Source data Block Start

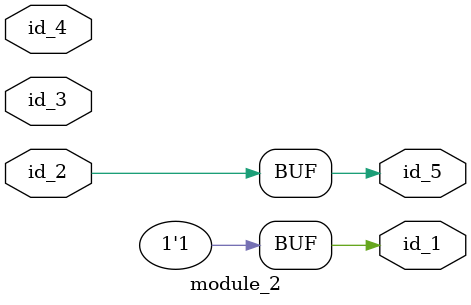
<source format=v>
module module_0 ();
  wire id_1 = (1 + 1'd0), id_2;
  module_2 modCall_1 (
      id_2,
      id_1,
      id_1,
      id_2,
      id_2
  );
endmodule
module module_1 (
    id_1,
    id_2,
    id_3
);
  output wire id_3;
  input wire id_2;
  inout wire id_1;
  wire id_4, id_5;
  module_0 modCall_1 ();
  assign modCall_1.type_3 = 0;
endmodule
module module_2 (
    id_1,
    id_2,
    id_3,
    id_4,
    id_5
);
  output wire id_5;
  inout wire id_4;
  input wire id_3;
  inout wire id_2;
  output wire id_1;
  assign id_5 = id_2;
  wire id_6, id_7, id_8, id_9, id_10, id_11;
  assign id_1 = 1;
  wire id_12;
endmodule

</source>
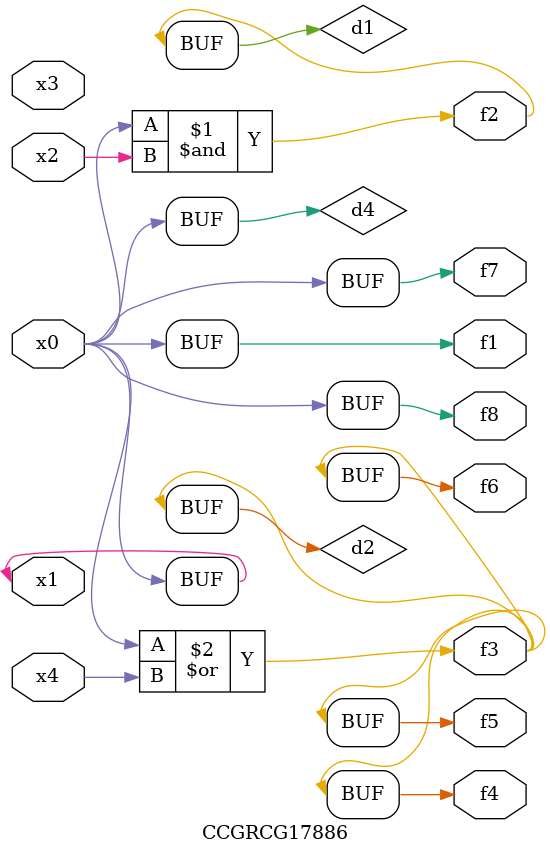
<source format=v>
module CCGRCG17886(
	input x0, x1, x2, x3, x4,
	output f1, f2, f3, f4, f5, f6, f7, f8
);

	wire d1, d2, d3, d4;

	and (d1, x0, x2);
	or (d2, x0, x4);
	nand (d3, x0, x2);
	buf (d4, x0, x1);
	assign f1 = d4;
	assign f2 = d1;
	assign f3 = d2;
	assign f4 = d2;
	assign f5 = d2;
	assign f6 = d2;
	assign f7 = d4;
	assign f8 = d4;
endmodule

</source>
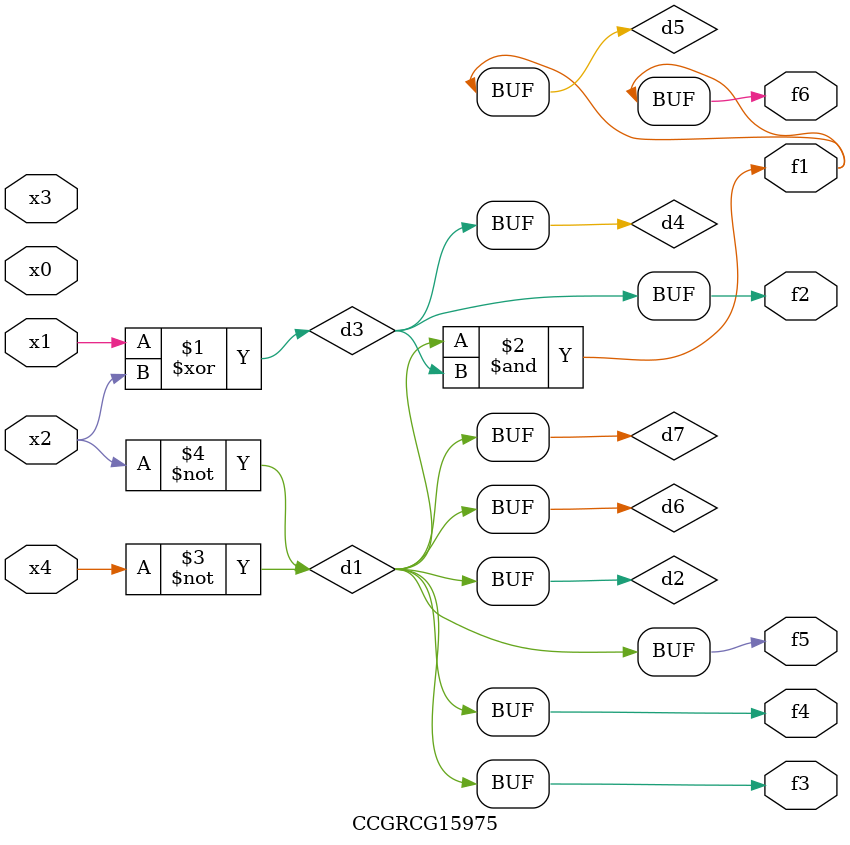
<source format=v>
module CCGRCG15975(
	input x0, x1, x2, x3, x4,
	output f1, f2, f3, f4, f5, f6
);

	wire d1, d2, d3, d4, d5, d6, d7;

	not (d1, x4);
	not (d2, x2);
	xor (d3, x1, x2);
	buf (d4, d3);
	and (d5, d1, d3);
	buf (d6, d1, d2);
	buf (d7, d2);
	assign f1 = d5;
	assign f2 = d4;
	assign f3 = d7;
	assign f4 = d7;
	assign f5 = d7;
	assign f6 = d5;
endmodule

</source>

Source data Block End

■ Written task
Excluding the pictures, transcribe each entry above word for word.

■ Result of this exercise
<source format=v>
module module_0 ();
  wire id_1 = (1 + 1'd0), id_2;
  module_2 modCall_1 (
      id_2,
      id_1,
      id_1,
      id_2,
      id_2
  );
endmodule
module module_1 (
    id_1,
    id_2,
    id_3
);
  output wire id_3;
  input wire id_2;
  inout wire id_1;
  wire id_4, id_5;
  module_0 modCall_1 ();
  assign modCall_1.type_3 = 0;
endmodule
module module_2 (
    id_1,
    id_2,
    id_3,
    id_4,
    id_5
);
  output wire id_5;
  inout wire id_4;
  input wire id_3;
  inout wire id_2;
  output wire id_1;
  assign id_5 = id_2;
  wire id_6, id_7, id_8, id_9, id_10, id_11;
  assign id_1 = 1;
  wire id_12;
endmodule

</source>
<source format=v>
module CCGRCG17886(
	input x0, x1, x2, x3, x4,
	output f1, f2, f3, f4, f5, f6, f7, f8
);

	wire d1, d2, d3, d4;

	and (d1, x0, x2);
	or (d2, x0, x4);
	nand (d3, x0, x2);
	buf (d4, x0, x1);
	assign f1 = d4;
	assign f2 = d1;
	assign f3 = d2;
	assign f4 = d2;
	assign f5 = d2;
	assign f6 = d2;
	assign f7 = d4;
	assign f8 = d4;
endmodule

</source>
<source format=v>
module CCGRCG15975(
	input x0, x1, x2, x3, x4,
	output f1, f2, f3, f4, f5, f6
);

	wire d1, d2, d3, d4, d5, d6, d7;

	not (d1, x4);
	not (d2, x2);
	xor (d3, x1, x2);
	buf (d4, d3);
	and (d5, d1, d3);
	buf (d6, d1, d2);
	buf (d7, d2);
	assign f1 = d5;
	assign f2 = d4;
	assign f3 = d7;
	assign f4 = d7;
	assign f5 = d7;
	assign f6 = d5;
endmodule

</source>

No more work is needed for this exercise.